Ah, yes, brokered UDP traversal of a NAT. Bryan Ford of MIT describes this
here: http://www.pdos.lcs.mit.edu/~baford/nat/draft-ford-natp2p-00.txt and
here: http://www.pdos.lcs.mit.edu/~baford/nat/. The technique requires the
NAT devices keep a constant mapping between public and private address/port
pairs, and do *not* allocate new port mappings for different
destination/port pairs. (This is sometimes known as "full cone NAT".)
SIP has various modifications to allow a session description to distinguish
between public and private addresses, so that it will effectively broker
the direct connection between the two endpoints. Presumably Packet8's
service does this. As for Skype, presumably their proprietary call
signaling protocol does something equivalent.

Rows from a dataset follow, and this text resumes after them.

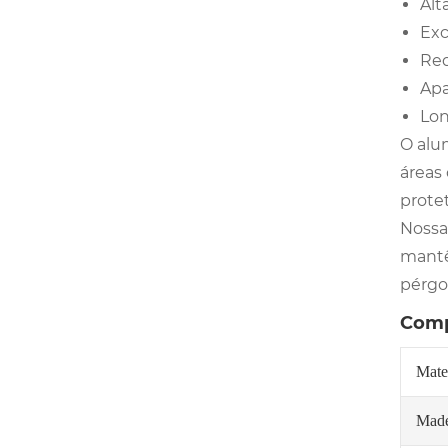
Alt
Exc
Req
Apa
Lon
O alu
áreas
protet
Nossa
mantê
pérgo
Comp
Mate
Made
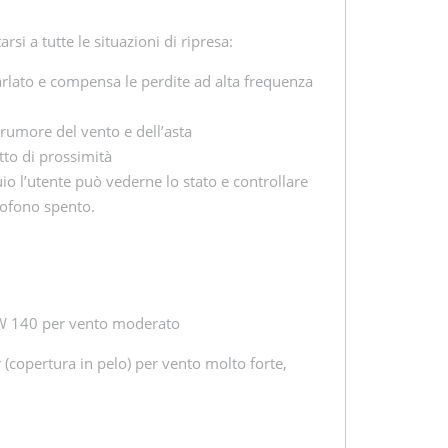
rsi a tutte le situazioni di ripresa:
 parlato e compensa le perdite ad alta frequenza
 rumore del vento e dell’asta
tto di prossimità
buio l’utente può vederne lo stato e controllare
rofono spento.
 W 140 per vento moderato
(copertura in pelo) per vento molto forte,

The alternative is to use something called a Session Border Controller,
which sits in the public address space, does address mapping and acts a
relay for the media stream. However, these devices are not cheap
(requiring as they do a great deal of packet forwarding capacity for VoIP),
and the media streams have to go via the VoIP service provider's bandwidth,
which adds to the cost.
On the other hand, if the FBI get their way under the CALEA regulations, a
VoIP service provider will have to be able to tap the voice stream, and in
a manner undetectable to the wiretap subjects. That might mandate using
SBCs, as I believe Vonage (for example) does.
The fact that Skype is P2P and encrypted is probably giving the Feds heartburn.
Rob
(robert at welbourn dot com)
At 10:07 AM 9/3/2003 -0500, brandon@... wrote:
> > Regarding Packet8's 'magic'... could it be something like the next-port
> > tricks that are possible with some NATs, i.e. A and B use a relay to
> > co-ordinate their timing and port numbers so they each initiate
> > connections to the other's NAT at the same time on port+1 and rely on
> > the fact that the other's NAT will (probably) assign the next sequential
> > port to the outgoing connection. If it works, A and B can then talk
> > directly even though they're mutually NAT'd. What else could it be?
>
>Well my box arrives on Friday, so I'll let you know.